WATCH: “There’s an ISIS Fighter in This House”
Described by some military commanders as the deadliest urban combat since World War II, the nine-month battle to drive ISIS out of Mosul, with thousands of civilians caught in the crossfire, was brutal and grueling.
Director Olivier Sarbil was on the ground filming the fight as it unfolded street-by-street and house-by-house. The resulting documentary, Mosul, is an up-close look inside a campaign that would leave at least 20,000 people dead and wounded before the Iraqi army declared victory in July.
Premiering tonight on FRONTLINE, the film begins with seven chilling words — “There’s an ISIS fighter in this house” — as an elite squad of Iraqi special forces soldiers tracks down a suspected member of the terror group.
From there, the intensity of the fight never lets up. Some of the soldiers say they thrive on it.

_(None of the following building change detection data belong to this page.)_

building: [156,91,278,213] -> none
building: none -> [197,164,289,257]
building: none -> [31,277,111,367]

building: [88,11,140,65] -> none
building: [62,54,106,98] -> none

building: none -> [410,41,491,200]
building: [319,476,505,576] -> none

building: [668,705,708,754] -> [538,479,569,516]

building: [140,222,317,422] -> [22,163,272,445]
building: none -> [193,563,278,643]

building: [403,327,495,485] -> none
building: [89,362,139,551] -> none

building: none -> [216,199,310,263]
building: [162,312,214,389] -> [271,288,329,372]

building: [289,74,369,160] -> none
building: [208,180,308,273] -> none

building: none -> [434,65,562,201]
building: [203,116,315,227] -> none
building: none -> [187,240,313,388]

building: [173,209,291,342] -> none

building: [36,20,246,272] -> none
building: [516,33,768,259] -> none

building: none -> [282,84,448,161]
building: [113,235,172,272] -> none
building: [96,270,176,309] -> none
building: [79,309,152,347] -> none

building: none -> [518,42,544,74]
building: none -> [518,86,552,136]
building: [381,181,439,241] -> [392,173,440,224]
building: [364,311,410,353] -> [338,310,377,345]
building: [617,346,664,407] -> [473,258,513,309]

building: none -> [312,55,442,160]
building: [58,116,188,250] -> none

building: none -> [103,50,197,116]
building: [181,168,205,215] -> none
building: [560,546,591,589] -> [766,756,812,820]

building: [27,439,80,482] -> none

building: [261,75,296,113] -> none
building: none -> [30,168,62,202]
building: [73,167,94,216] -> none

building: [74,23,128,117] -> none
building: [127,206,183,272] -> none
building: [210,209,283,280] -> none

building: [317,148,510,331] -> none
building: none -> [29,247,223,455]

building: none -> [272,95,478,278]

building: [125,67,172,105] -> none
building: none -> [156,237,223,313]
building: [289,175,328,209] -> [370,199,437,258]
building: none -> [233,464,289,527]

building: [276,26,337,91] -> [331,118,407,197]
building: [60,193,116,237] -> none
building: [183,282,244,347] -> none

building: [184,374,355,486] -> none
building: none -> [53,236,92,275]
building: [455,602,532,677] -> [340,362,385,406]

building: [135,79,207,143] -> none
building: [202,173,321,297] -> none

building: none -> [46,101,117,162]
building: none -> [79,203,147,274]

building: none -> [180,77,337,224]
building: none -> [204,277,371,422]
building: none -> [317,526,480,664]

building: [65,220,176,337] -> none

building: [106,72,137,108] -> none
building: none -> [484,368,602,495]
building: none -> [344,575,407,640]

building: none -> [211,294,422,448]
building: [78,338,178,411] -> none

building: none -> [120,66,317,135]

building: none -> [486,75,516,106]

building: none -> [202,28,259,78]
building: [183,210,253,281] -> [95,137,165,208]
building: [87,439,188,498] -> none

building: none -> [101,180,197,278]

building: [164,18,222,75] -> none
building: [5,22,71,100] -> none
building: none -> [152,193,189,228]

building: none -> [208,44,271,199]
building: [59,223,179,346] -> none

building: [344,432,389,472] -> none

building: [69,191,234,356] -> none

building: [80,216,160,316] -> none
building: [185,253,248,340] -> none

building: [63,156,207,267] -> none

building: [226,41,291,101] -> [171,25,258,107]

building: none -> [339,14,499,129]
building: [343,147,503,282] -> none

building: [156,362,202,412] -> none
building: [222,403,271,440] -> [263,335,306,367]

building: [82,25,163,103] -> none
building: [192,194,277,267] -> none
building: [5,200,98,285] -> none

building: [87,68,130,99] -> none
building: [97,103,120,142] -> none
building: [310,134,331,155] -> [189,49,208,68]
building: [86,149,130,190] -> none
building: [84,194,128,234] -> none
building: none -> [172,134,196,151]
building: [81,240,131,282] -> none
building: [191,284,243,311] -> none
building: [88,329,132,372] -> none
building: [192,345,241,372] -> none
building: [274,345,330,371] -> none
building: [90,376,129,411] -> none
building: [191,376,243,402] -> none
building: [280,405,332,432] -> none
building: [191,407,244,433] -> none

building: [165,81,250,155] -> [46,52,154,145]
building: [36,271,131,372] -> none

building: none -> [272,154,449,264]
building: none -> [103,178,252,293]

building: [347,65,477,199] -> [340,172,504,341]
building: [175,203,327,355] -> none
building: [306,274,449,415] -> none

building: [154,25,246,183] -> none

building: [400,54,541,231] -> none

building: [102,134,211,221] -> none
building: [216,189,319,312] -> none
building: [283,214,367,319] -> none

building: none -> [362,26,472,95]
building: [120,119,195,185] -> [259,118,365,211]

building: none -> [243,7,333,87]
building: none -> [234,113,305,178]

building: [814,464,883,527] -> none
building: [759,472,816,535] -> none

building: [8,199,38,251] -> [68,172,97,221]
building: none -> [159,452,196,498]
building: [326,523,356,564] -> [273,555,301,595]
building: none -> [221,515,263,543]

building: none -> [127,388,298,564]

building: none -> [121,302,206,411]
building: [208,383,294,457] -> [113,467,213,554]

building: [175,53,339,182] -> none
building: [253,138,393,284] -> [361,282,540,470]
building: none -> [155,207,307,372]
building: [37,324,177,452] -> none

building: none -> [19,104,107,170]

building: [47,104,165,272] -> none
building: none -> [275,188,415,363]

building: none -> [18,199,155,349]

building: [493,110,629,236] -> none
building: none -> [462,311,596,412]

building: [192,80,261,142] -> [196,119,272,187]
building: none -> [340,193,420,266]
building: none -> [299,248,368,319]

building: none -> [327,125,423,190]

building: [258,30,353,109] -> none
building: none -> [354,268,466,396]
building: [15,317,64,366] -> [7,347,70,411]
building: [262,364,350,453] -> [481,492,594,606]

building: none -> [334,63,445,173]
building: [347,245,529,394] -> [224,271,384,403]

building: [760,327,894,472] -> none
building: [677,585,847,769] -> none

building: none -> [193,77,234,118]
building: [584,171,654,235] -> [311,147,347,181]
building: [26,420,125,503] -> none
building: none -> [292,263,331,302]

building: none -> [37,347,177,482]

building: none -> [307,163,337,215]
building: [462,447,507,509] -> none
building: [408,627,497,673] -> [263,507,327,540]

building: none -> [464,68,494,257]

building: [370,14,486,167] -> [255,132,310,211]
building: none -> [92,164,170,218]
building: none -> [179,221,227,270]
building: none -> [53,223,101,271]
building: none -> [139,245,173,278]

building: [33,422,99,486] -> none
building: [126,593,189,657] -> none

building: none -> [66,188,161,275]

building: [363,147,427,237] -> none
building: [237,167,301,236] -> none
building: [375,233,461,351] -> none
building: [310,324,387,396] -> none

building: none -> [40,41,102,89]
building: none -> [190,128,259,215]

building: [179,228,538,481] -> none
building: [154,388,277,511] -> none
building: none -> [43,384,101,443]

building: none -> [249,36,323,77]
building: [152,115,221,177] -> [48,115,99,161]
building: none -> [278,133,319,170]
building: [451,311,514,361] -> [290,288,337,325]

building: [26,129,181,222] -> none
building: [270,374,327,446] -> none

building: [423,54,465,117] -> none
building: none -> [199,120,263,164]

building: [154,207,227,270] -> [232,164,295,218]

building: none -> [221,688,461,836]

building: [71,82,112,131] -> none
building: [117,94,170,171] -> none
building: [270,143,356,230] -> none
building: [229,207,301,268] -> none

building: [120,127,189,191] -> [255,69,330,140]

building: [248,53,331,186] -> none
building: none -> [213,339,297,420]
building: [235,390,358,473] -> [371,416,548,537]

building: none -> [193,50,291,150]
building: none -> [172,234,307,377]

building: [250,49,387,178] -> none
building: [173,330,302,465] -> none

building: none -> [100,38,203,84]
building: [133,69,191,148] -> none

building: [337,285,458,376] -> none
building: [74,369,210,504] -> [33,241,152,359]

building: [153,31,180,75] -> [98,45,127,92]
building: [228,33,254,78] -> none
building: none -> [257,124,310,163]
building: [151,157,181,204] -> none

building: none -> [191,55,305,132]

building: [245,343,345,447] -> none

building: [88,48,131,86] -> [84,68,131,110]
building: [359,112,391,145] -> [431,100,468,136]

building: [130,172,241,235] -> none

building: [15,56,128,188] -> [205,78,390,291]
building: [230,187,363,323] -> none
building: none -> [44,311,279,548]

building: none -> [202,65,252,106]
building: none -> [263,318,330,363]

“For the ISIS guys I kill, I feel very happy I killed them,” Hussein, a sniper, says in the above excerpt. “It’s fun. It’s not like a war, but a wedding party.”
Hussein is one of four soldiers whom the film follows as they grapple with the complexities of war. In the dramatic opening excerpt above, you’ll also meet Jamal, a wise-cracking sergeant; Amjad, a young recruit whose wife is pregnant; and Anmar, a college graduate seeking revenge after his father was the victim of a suicide attack.
“Fighting is not just about holding a gun and shooting,” Anmar says. “It’s mental warfare.”
In vivid detail, Mosul chronicles what happens to these four soldiers over nine months of “mental warfare,” as the reality of fighting an elusive and vicious enemy, losing fellow soldiers to ISIS snipers and bombs, and trying to determine who’s a civilian and who’s a threat takes its toll.
A qualifier for this year’s Documentary Short Subject Academy Awards, Mosul is a stunning look at the high cost of the Iraqi Army’s victory over ISIS in the city, large parts of which have been destroyed, with hundreds of thousands of civilians still displaced.
Watch Mosul beginning Wednesday, October 18 at 10 p.m. EST/9 p.m. CST on PBS stations (check local listings) and online. FRONTLINE’s two-part October 18 hour will also include a special report that goes Inside Yemen.